Avec notre équipe, nous allons commencer par cartographier les lieux de stress et de bien-être dans la ville de Lausanne avec des pairs praticiens, ainsi qu’avec des patientes et des patients. Nous définirons ensuite un quartier dans lequel nous mènerons un projet pilote, agissant à la fois sur l’environnement social et l’environnement physique. Concrètement, cela pourrait prendre la forme d’une sensibilisation des habitantes et des habitants du quartier à la question de la santé mentale, ou à de nouveaux aménagements de l’espace. Il s’agira d’une phase de test et d’expérimentation, dans une approche participative. S’ensuivra une analyse, durant laquelle nous évaluerons le caractère reproductible du projet et sa viabilité dans la durée. L’objectif étant, à terme, de développer un plan à l’échelle de la commune pour en faire un modèle à déployer dans d’autres villes. C’est une démarche très novatrice pour la Suisse, et passablement aussi du point de vue international. Très peu de projets se font dans ce registre-là.
Des initiatives poursuivant des buts similaires ont éclos ces dernières années dans différentes villes, dans le cadre du réseau « Thrive ». Comment les percevez-vous ?
C’est très positif. Il n’y a en revanche pas de recette universelle ; chaque ville ayant adopté l’initiative Thrive l’a fait de manière très différente. L’une des mesures mises en place à Londres m’a particulièrement plu en raison de sa simplicité. Certains bancs publics ont été habillés d’une plaquette indiquant qu’il s’agissait de bancs sur lesquels on encourage une interaction entre les personnes qui vivent avec un diagnostic de dépression et les autres usagers.

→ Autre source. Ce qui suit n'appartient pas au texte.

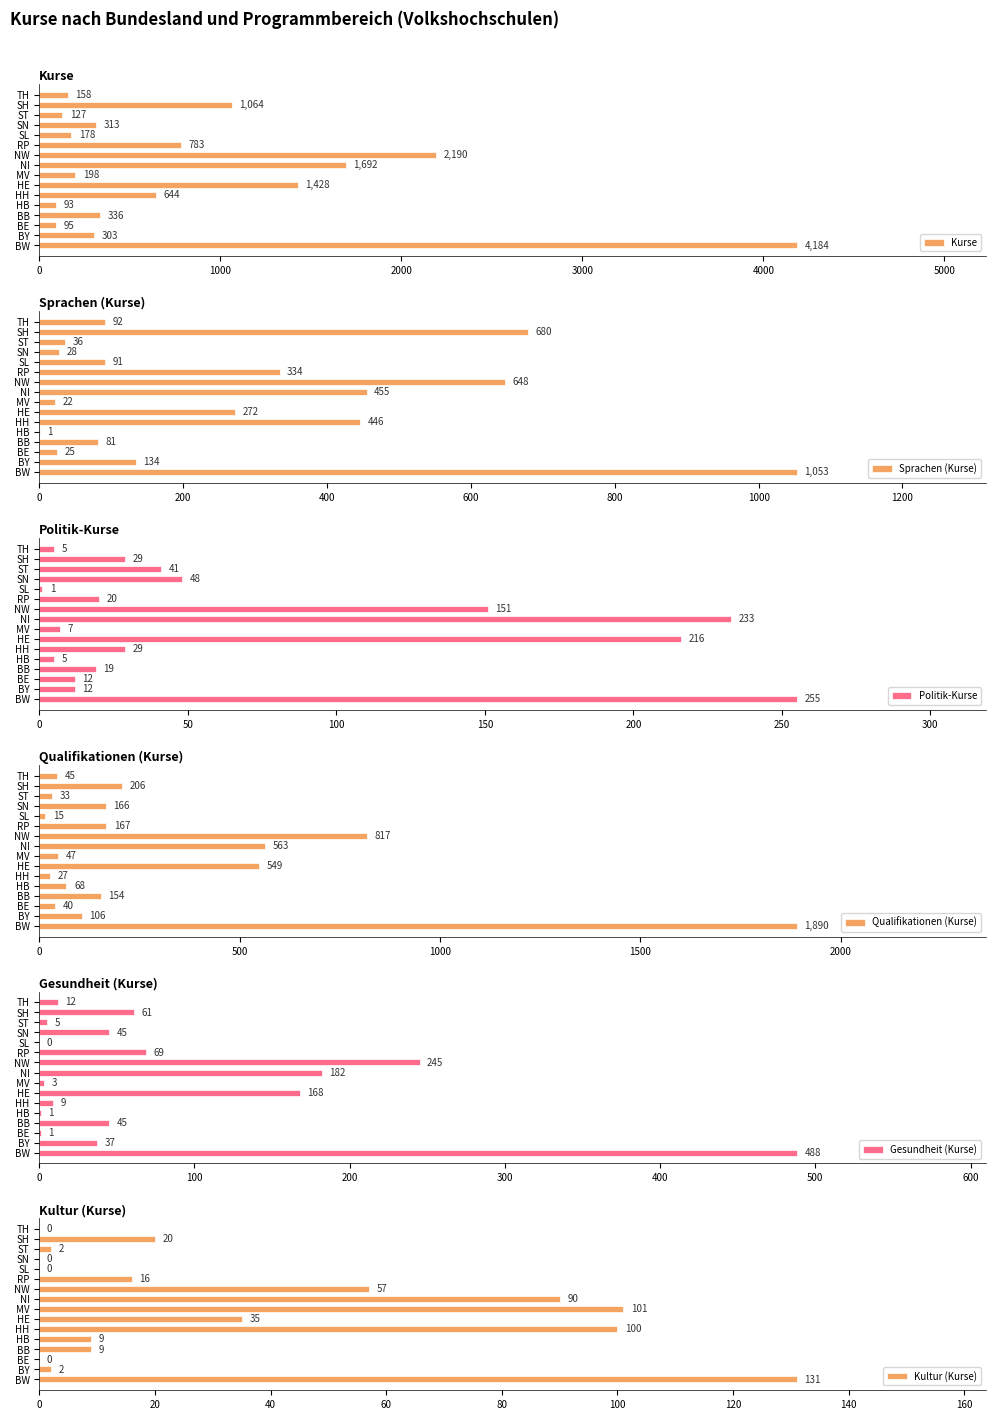

Reading left to right, transcribe all the data shown in this chart.

Kurse: 4184	303	95	336	93	644	1428	198	1692	2190	783	178	313	127	1064	158
Sprachen (Kurse): 1053	134	25	81	1	446	272	22	455	648	334	91	28	36	680	92
Politik-Kurse: 255	12	12	19	5	29	216	7	233	151	20	1	48	41	29	5
Qualifikationen (Kurse): 1890	106	40	154	68	27	549	47	563	817	167	15	166	33	206	45
Gesundheit (Kurse): 488	37	1	45	1	9	168	3	182	245	69	0	45	5	61	12
Kultur (Kurse): 131	2	0	9	9	100	35	101	90	57	16	0	0	2	20	0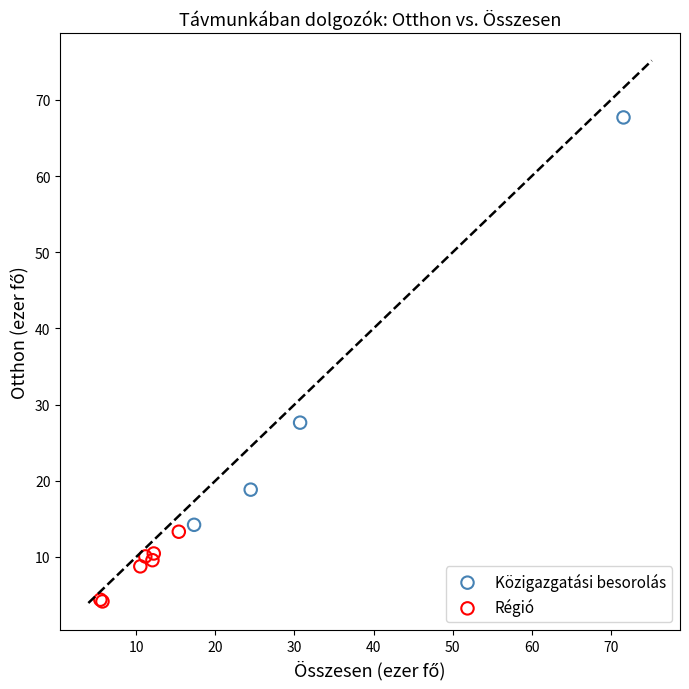

Which series contains the highest Y value?

Közigazgatási besorolás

Ces bancs promouvant la discussion permettent de sortir de l’isolement, une question centrale dans ce type de troubles.
Le bistrotier, qu’attendez-vous de lui ?
Les cafés sont des lieux importants. On pense souvent que ce sont les rapports étroits qui génèrent du lien social. En réalité, ce qui prime, c’est la possibilité de choix du lien. Les liens faibles, ce sont ces petites conversations, ces petites attentions aux airs anodins. Il s’agit de relations précieuses pour les personnes se trouvant en phase de rétablissement. Et cela se passe dans les cafés, notamment. Dans ces lieux où l’on ne s’impatiente pas parce qu’un client met du temps à préparer sa monnaie et où l’on ne trouve pas bizarre qu’une cliente ait un comportement atypique. Cet accueil et cette compréhension de la diversité revêtent une grande importance pour les personnes qui souffrent de ce type d’affections.
Que souhaitez-vous pour les villes de demain ?
J’aimerais que les municipalités soient plus impliquées dans la question de la santé mentale, tout comme leurs habitantes et leurs habitants. Il faut en faire un sujet qui concerne tout le monde, et sortir de l’ignorance. La santé psychique relève de la responsabilité des cantons en Suisse, comme la santé publique en général. Il est nécessaire d’avoir un plan à l’échelle communale.
Qu’est-ce que cela apporterait selon vous ?
Dans les communes, on est beaucoup plus proche des gens et du terrain. À l’échelle communale, on peut concevoir l’aménagement des espaces publics. On peut mettre sur pied une stratégie de sensibilisation des acteurs urbains, qu’il s’agisse des institutions culturelles comme les musées, des restaurants ou des résidentes et des résidents. N’oublions pas qu’un environnement qui sera favorable à une personne qui vit avec un diagnostic de schizophrénie, de trouble bipolaire ou de dépression le sera aussi à tout un chacun. La sensibilité des personnes ayant une psychose à des éléments stressants est la même que celle de n’importe quel individu, mais à un degré différent. Elles ont des capteurs plus sensibles que le reste de la population, car elles ont moins de couches protectrices. Des mesures prises en ce sens permettraient d’améliorer la qualité de vie urbaine, pour toutes et tous.
L'intervnant
Ola Söderström est professeur de géographie sociale et culturelle à l’Université de Neuchâtel. Il observe les villes en mouvement depuis 25 ans.